* start Data rows *

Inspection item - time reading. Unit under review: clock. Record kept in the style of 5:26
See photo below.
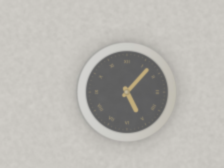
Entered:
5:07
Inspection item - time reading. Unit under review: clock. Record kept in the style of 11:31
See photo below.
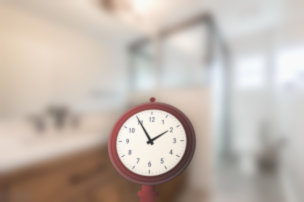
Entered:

* end Data rows *
* start Data rows *

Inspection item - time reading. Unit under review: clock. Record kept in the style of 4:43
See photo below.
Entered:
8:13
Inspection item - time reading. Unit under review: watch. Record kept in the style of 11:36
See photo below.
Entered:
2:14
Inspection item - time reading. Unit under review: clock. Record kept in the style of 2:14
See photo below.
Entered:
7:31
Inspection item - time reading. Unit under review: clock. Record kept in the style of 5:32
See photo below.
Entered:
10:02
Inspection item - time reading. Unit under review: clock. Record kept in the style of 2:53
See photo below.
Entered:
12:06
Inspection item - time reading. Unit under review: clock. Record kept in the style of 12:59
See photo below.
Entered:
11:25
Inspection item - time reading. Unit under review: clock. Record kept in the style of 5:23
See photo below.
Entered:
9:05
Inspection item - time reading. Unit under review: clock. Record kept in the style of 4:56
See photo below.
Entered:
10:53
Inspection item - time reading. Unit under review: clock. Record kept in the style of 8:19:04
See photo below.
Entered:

* end Data rows *
* start Data rows *

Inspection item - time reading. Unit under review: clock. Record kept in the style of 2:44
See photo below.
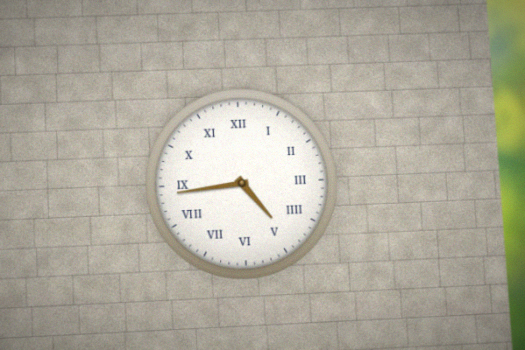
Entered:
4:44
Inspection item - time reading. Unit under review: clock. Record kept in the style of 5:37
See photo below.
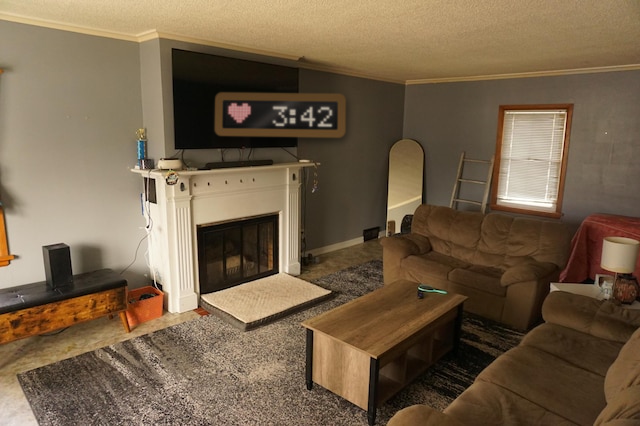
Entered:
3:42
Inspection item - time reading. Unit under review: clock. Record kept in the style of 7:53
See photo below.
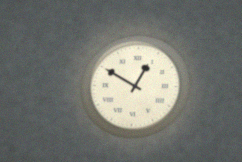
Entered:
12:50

* end Data rows *

Exercise details:
Please list, copied in full, each line of the rows above that contains the word "watch".

Answer for this exercise:
Inspection item - time reading. Unit under review: watch. Record kept in the style of 11:36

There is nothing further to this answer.